▶ **Records for processing**:
+--
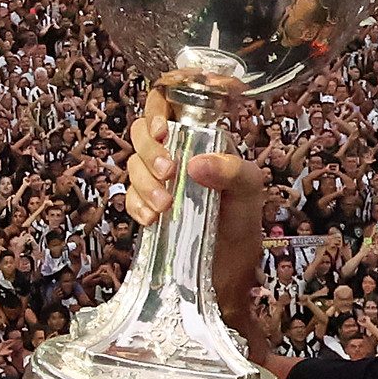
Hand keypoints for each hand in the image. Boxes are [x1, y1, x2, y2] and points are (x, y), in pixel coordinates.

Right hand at [125, 82, 269, 331]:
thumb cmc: (242, 227)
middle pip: (143, 130)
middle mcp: (177, 153)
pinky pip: (127, 196)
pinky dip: (135, 205)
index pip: (172, 103)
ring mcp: (157, 180)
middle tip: (169, 172)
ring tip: (164, 206)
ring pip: (132, 161)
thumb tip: (197, 163)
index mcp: (202, 139)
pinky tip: (152, 220)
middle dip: (150, 148)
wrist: (226, 275)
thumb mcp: (250, 193)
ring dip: (143, 181)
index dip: (160, 106)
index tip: (166, 127)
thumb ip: (234, 171)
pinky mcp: (145, 205)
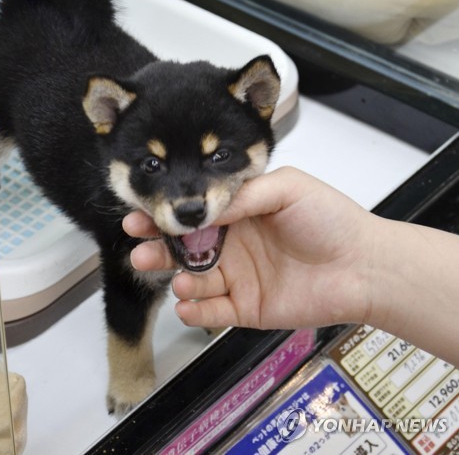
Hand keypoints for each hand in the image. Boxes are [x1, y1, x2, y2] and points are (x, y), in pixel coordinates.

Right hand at [123, 167, 373, 330]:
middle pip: (185, 246)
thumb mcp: (285, 188)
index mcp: (241, 210)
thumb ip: (241, 193)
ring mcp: (239, 277)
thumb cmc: (329, 218)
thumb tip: (200, 202)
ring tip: (175, 275)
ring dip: (176, 277)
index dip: (169, 210)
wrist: (363, 266)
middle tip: (139, 245)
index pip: (195, 210)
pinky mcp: (247, 309)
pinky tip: (186, 303)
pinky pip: (212, 313)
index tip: (142, 210)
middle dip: (159, 245)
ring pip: (194, 278)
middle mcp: (235, 242)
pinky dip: (195, 310)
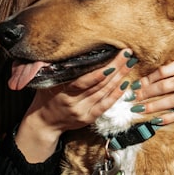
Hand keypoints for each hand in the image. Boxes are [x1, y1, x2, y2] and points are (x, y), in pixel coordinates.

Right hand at [14, 49, 135, 162]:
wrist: (44, 123)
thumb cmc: (45, 97)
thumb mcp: (46, 82)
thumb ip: (55, 69)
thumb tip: (64, 51)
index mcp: (61, 91)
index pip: (83, 81)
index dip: (99, 70)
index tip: (112, 56)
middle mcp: (72, 102)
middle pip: (98, 84)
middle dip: (115, 68)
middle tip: (127, 54)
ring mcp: (81, 111)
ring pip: (104, 93)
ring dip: (119, 78)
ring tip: (129, 64)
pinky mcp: (88, 118)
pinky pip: (105, 106)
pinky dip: (116, 95)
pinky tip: (125, 84)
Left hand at [137, 36, 173, 124]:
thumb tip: (173, 41)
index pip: (168, 69)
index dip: (150, 77)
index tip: (137, 84)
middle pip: (170, 85)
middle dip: (149, 92)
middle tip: (134, 97)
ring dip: (156, 106)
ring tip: (140, 109)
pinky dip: (172, 117)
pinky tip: (158, 120)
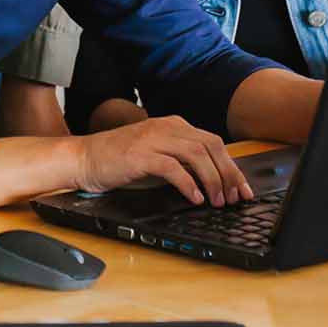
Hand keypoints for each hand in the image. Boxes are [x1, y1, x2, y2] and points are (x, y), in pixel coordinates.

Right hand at [75, 116, 252, 206]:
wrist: (84, 158)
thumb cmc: (120, 161)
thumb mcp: (158, 157)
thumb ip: (182, 162)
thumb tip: (213, 181)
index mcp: (174, 125)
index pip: (214, 143)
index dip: (232, 167)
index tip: (242, 189)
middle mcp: (167, 127)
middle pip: (211, 147)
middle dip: (228, 174)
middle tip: (235, 197)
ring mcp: (154, 139)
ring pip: (197, 155)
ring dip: (212, 180)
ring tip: (217, 201)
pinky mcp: (141, 154)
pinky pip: (173, 168)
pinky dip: (188, 184)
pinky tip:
+--
Locate the lines above that hold the word "Right". Show every one of them.

▶ **The answer**:
Right hand at [125, 82, 269, 331]:
Right hand at [123, 167, 373, 330]:
Right hand at [14, 49, 135, 162]:
Right hand at [75, 116, 252, 206]:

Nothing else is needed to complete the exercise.